Interview: Sami Al Qamzi

How is Dubai working to maintain its competitiveness as a global business hub?

SAMI AL QAMZI: Dubai has strong economic foundations that make it a preferred location for more than 70% of Fortune 500-listed companies and contributed to its rank of 11th out of 190 countries in the World Bank’s 2019 ease of doing business index. We have now embarked on a new phase to make competitiveness an integral part of government work, implementing a number of policy initiatives in 2019 to boost the quality of knowledge, capital, goods, services and talent. These include reducing, cancelling and freezing some mandatory government fees, and promoting investment in knowledge-intensive, innovation-based industries that accelerate Dubai’s transformation into a sustainable and smart city. Dubai Economy has also implemented a number of initiatives, including increasing the flexibility of the licensing process and expanding the scope of the Instant Licence system to all commercial licences.

Which countries do you anticipate will drive trade and investment activity in Dubai?

AL QAMZI: The US, the UK, France, India and China have been the top-five source countries for capital investment into Dubai in recent years. The Dubai Plan 2021 and the Dubai Industrial Strategy 2030 have established a roadmap for transforming the emirate into a knowledge-based economy and a top choice for people and businesses. Initiatives such as the Dubai Blockchain Strategy and the Dubai Autonomous Transportation Strategy have also provided the frameworks for scaled-up investments in technology, research, innovation, advanced sciences and artificial intelligence.

Efforts are under way to expand and deepen economic ties with Asian and African countries.

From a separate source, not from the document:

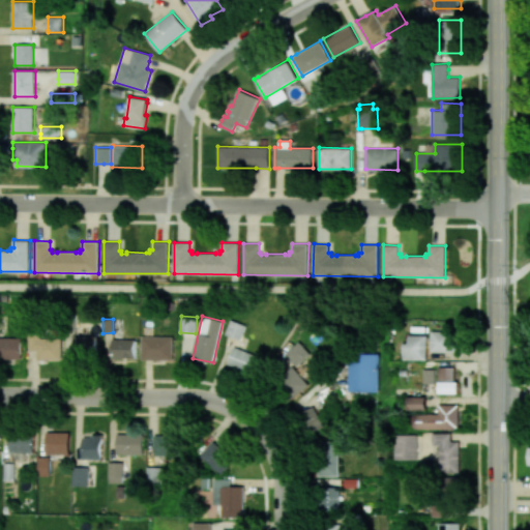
[(240,340),(245,325),(231,320),(225,334),(240,340)]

We have built on opportunities such as the historical visit of President Xi Jinping of China to the UAE in July 2018 and the visit to Beijing in April 2019 by UAE vice-president and prime minister and ruler of Dubai, Sheikh Mohammed bin Rashid Al Maktoum. As a result, major business deals have been signed with China, ushering in a new wave of investment. Projects include a 60m-sq-foot traders market that will be built opposite the Expo 2020 location and will include large logistics warehouses and wholesale retail outlets. Chinese firm Yiwu, among others, will invest $2.4bn to use the station for storing and transporting Chinese goods from the Port of Jebel Ali to the world. Plans for a $1bn “Vegetable Basket” to import, process, pack and export agricultural, marine and animal products to the world via the new Silk Road trade route was also announced.

Meanwhile, trade and investment between Dubai and India has grown consistently over the years. This is supported by a UAE-India bilateral agreement that is quickly expanding to strategic sectors. Dubai is ideally placed to be the most competitive re-export hub for foodstuff and agricultural products from India. Dubai Exports, the export promotion agency of Dubai Economy, has a trade office in Mumbai to enable Indian exports to reach new markets through Dubai. We are also witnessing a growing interest in Dubai from the financial technology and services sectors in India.

In what ways are the UAE’s new foreign ownership and visa laws opening up the domestic market?

AL QAMZI: The new foreign ownership and visa laws reflect the UAE’s continued drive to outpace competition and become a leading innovation hub. Long-term residency permits of up to 10 years will be granted to investors, entrepreneurs and specialists working in the fields of medicine, science or research, and also to outstanding students. The new foreign ownership law will grant 122 economic activities across 13 sectors up to 100% foreign ownership. These include renewable energy, space, agriculture and manufacturing. The laws will support Dubai’s smart city transformation by providing opportunities for scaling up existing operations, and attracting new investment and talent in technology.